On 21 Sep 2015, at 22:49, John Mikes wrote:
Bruno wrote.
That is capitalism, or equivalent. I don't use capitalism is the
Marxist sense, but in the sense of european liberalism (liberal =
right, in europa). The idea is that the state is limited in power as
much as possible. Ideally, it might even disappear, or become itself
competitive by allowing any human to choose the state, real or
virtual, to live in (= to pay tax for).
Capitalism (in Adam Smith's sense?) means FOr Profit, Growth,
competition, etc.
That is what I would call life.
Liberalism comes from your langiage (Liberte' - freedom).
Liberalism means "right" in Europa. It means that adults can sign
(job) contracts to do things and are free to sell them to any adults,
or kids if it is legal, without any or very few intervention of the
state. This leads necessarily to grow, profit, competition. It is
opposed to economy planned by a state, like it was in China and the ex-
URSS where all companies were owned by the state. Today we have mafia,
which is like an unregulated liberal economy, except that violence is
used between the competitors for the market attribution.
Democracy allows, in principle, to vote for the left when the country
go too much on the right, and to vote for the right when the country
go too much on the left. But this works only if the system is
regulated by different powers which are kept well separated, which is
not really the case today (the Press is rarely really independent, nor
is Justice; even some academies are under the influence of non
academical powers, usually of the type religious).
Bruno
JM
On Sun, Sep 20, 2015 at 12:22 PM, Bruno Marchal <marc...@ulb.ac.be>
wrote:
On 19 Sep 2015, at 21:16, John Mikes wrote:
Bruno,
even before (your?) prohibition-S there was some capitalistic
system in the US,
leading to inequality and injustice in the economical status of the
population.
I am not talking Marxism.
The diverse prohibition-S (and other installments) just made it
worse.
The basic question is "FREEDOM" - in my terms: no restrictions of
one's acting decisions AS LONG as it doesnot hurt the 'freedom' of
others.

## Information shown

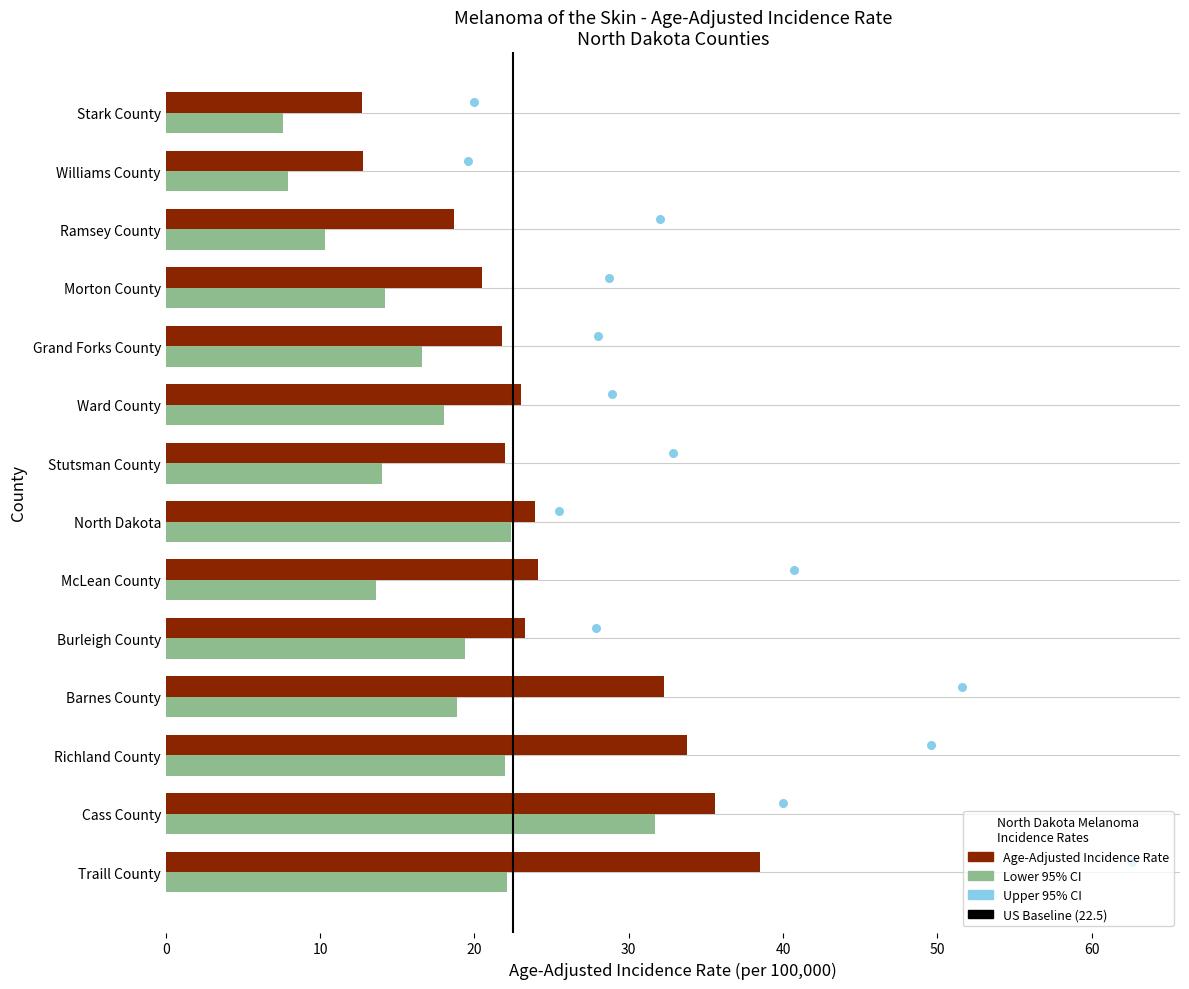

At how many categories does at least one series exceed 34?

2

## What you will do
1. Give every date on which a message quoted in the email thread on capitalism and liberalism was written.
2. Write the next part of the email thread on capitalism and liberalism, starting after its final sentence.

## Answers by item number
1. 21 Sep 2015, Sun Sep 20 2015, 19 Sep 2015

2.
That is capitalism, or equivalent. I don't use capitalism is the
Marxist sense, but in the sense of european liberalism (liberal =
right, in europa). The idea is that the state is limited in power as
much as possible. Ideally, it might even disappear, or become itself
competitive by allowing any human to choose the state, real or
virtual, to live in (= to pay tax for).
Within such all subchapters are viable.
We might agree, and have only vocabulary problem. If you defend
freedom, we are on the same political side.
(About 'offer/demand': how local would you go with it? the
neighbor's demand may be high and drives up prices, while a local
overproduction is not even paying for
susistence of the workers. Global is not practical.)
Global is new, and we have to adapt and revise many things. But that
cannot be enforced: it needs good education and less lies.
Prohibition must be stopped, like any violent crimes, but as you
say, it is not the deeper culprit, which is 1500 years of
authoritative argument in the most fundamental human science, itself
supprted in part by billions years of nature's brainwashing. We are
too much mammals, we can learn from the invertebrates.
Let each of us do what is possible. The necessary will care of itself.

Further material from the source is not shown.